### What to work on
Count the lines in the records that hold the string "true". Only the number should be given.

### Data

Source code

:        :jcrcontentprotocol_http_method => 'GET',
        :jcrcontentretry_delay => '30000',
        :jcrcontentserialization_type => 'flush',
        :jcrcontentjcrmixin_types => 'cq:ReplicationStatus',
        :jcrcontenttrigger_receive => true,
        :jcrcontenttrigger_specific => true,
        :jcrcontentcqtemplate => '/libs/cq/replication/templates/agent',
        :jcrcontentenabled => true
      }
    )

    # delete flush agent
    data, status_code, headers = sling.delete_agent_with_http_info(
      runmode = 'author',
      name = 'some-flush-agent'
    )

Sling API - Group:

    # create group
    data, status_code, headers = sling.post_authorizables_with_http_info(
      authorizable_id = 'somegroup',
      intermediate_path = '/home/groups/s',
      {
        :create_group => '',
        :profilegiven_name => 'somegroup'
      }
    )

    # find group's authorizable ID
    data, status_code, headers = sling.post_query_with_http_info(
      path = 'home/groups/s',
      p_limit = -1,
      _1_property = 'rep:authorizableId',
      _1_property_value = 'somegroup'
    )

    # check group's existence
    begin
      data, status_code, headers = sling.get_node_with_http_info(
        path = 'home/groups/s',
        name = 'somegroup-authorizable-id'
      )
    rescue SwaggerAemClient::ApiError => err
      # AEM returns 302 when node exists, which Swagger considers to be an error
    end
--
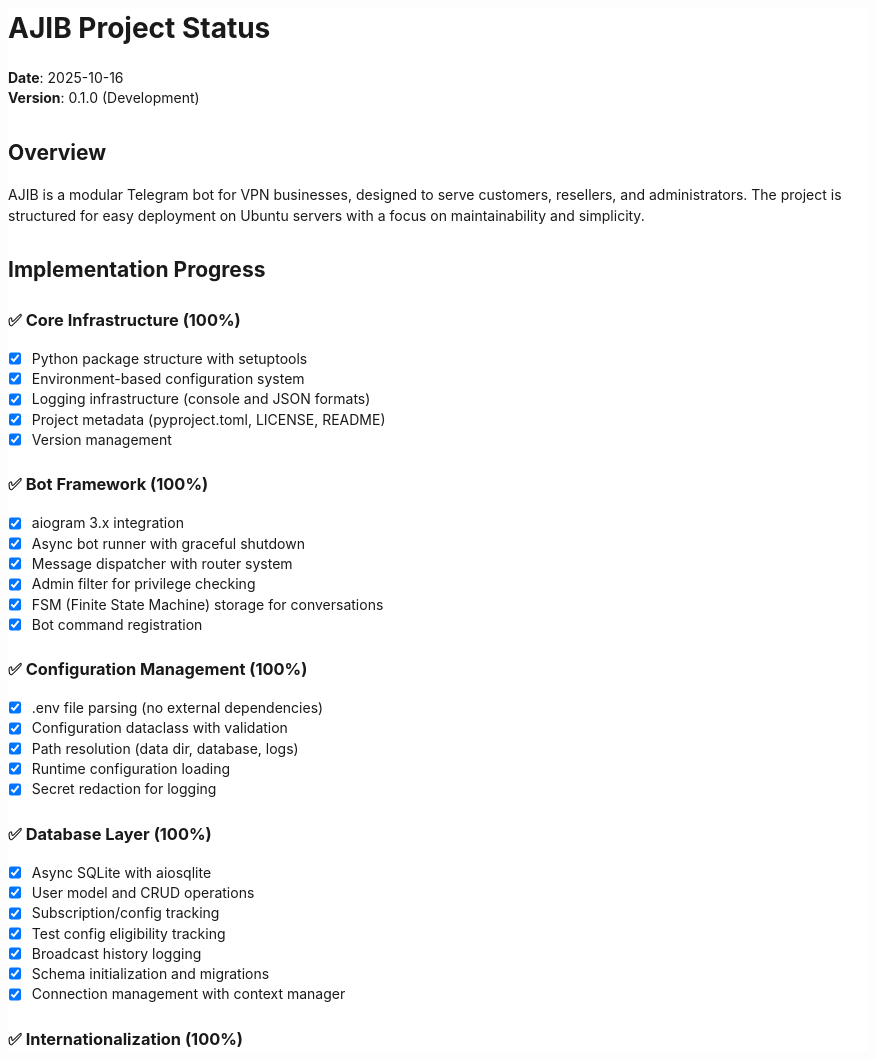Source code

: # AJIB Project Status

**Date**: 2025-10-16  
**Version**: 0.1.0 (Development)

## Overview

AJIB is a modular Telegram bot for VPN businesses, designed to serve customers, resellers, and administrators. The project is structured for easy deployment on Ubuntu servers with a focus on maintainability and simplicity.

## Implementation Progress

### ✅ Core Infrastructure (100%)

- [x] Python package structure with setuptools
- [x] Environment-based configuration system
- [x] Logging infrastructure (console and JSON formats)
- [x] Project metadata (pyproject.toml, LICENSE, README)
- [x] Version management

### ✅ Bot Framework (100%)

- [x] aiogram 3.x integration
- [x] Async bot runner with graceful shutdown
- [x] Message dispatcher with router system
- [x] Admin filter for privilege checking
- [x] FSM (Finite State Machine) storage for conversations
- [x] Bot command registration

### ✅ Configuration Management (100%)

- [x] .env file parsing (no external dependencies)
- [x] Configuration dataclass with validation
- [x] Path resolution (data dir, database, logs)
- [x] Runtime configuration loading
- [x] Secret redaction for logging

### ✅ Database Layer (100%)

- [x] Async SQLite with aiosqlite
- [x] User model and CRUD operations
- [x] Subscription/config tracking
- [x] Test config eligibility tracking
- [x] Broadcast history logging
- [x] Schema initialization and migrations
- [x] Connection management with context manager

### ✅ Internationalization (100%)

### Written answer
3